Frederick and Falcons in Faenza
John Gould, Falco Islandus, J. F. Gmel., Iceland Falcon, Adult, c. 1832
From History Today:
In the winter of 1240 the Holy Roman Emperor Frederick II (1194-1250) was encamped in the snowy fields around Faenza. After crossing the Alps to put down a rebellion of Italian city-states three years earlier, he had found himself drawn into a protracted conflict with Pope Gregory IX. It had not been an easy struggle. He had been excommunicated, deprived of the imperial throne and repeatedly frustrated by a lack of men and money. A few months previously, however, he had launched a new campaign, which he hoped would change the course of the war. Ravenna, his first target, had fallen quickly. But Faenza was a different matter. Ringed by formidable walls, it was defended by a strong garrison and could count on regular supplies from its allies. To make matters worse, the weather was atrocious. By the time the first frosts set in, Frederick’s army was already running short of food and he was so hard up that he had to pay his troops with leather coins. The outlook was bleak. If Frederick failed here, his whole campaign risked collapsing – and, if it did, the pope would be quick to take advantage.

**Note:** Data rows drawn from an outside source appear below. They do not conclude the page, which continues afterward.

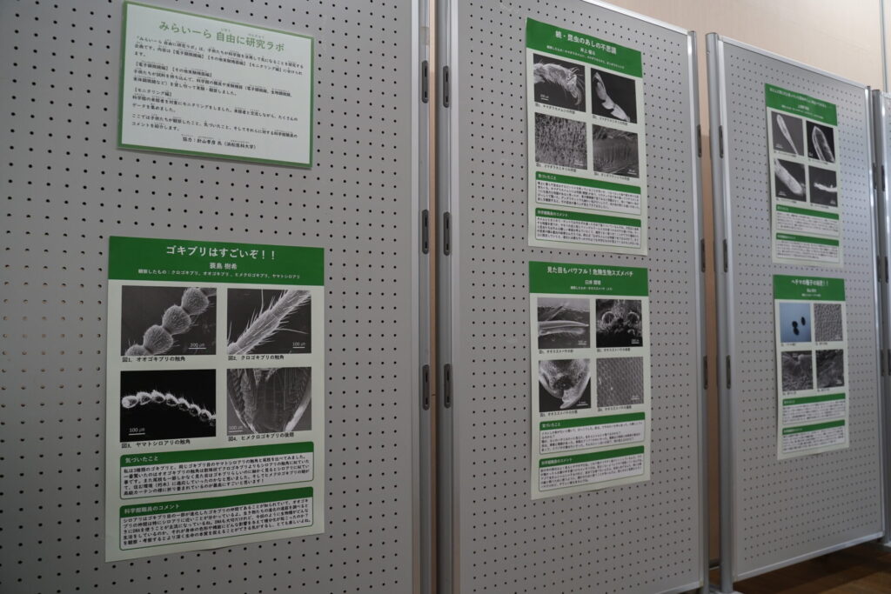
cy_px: 297
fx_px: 693
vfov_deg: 46.4
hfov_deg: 65.5
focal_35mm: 28
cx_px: 446
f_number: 4
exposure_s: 1/160
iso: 800
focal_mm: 28
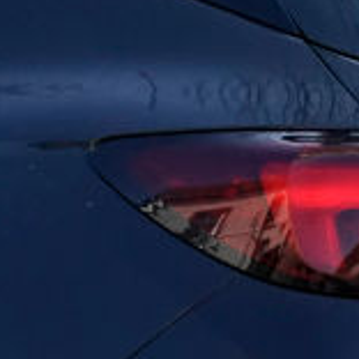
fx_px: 13517
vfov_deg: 1.5
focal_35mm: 1152
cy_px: 537
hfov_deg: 1.5
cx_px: 893
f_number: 5.6
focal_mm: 206
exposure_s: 1/4000
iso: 3200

Yet, as the fate of his empire hung in the balance, the emperor’s thoughts were far away. Night after night, he would shut himself in his tent with a translation of Moamyn’s famous treatise on falconry and let his mind soar across the seas to the skies above Sicily.

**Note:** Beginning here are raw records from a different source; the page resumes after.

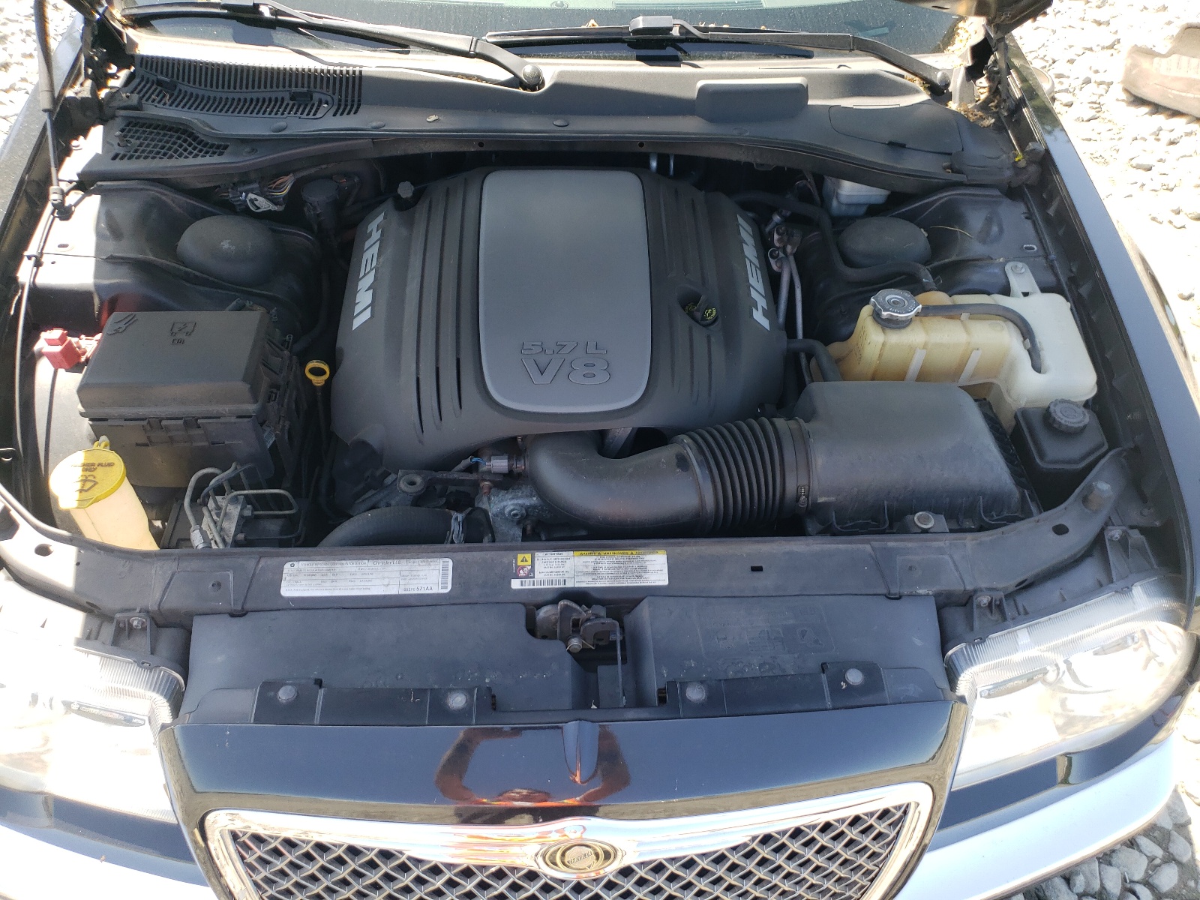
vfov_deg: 53.1
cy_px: 450
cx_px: 600
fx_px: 901
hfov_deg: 67.3
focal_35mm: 26
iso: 50
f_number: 1.5
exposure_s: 1/303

Falconry was, by then, a common pursuit. Having been introduced to Europe from Central Asia or the Near East, it had been practised at least since the ninth century and, though found at most levels of society, had become a favourite pastime of those who aspired to noble rank. Knights were expected to learn how to hunt with falcons and hawks as readily as with horses and hounds; and even prelates are known to have carried them as a mark of status. Many books had already been written on the subject. Some of the most authoritative – like Moamyn’s Kitāb al-mutawakkilī – were in Arabic or Persian. But a growing number were being produced in Latin or romance vernaculars.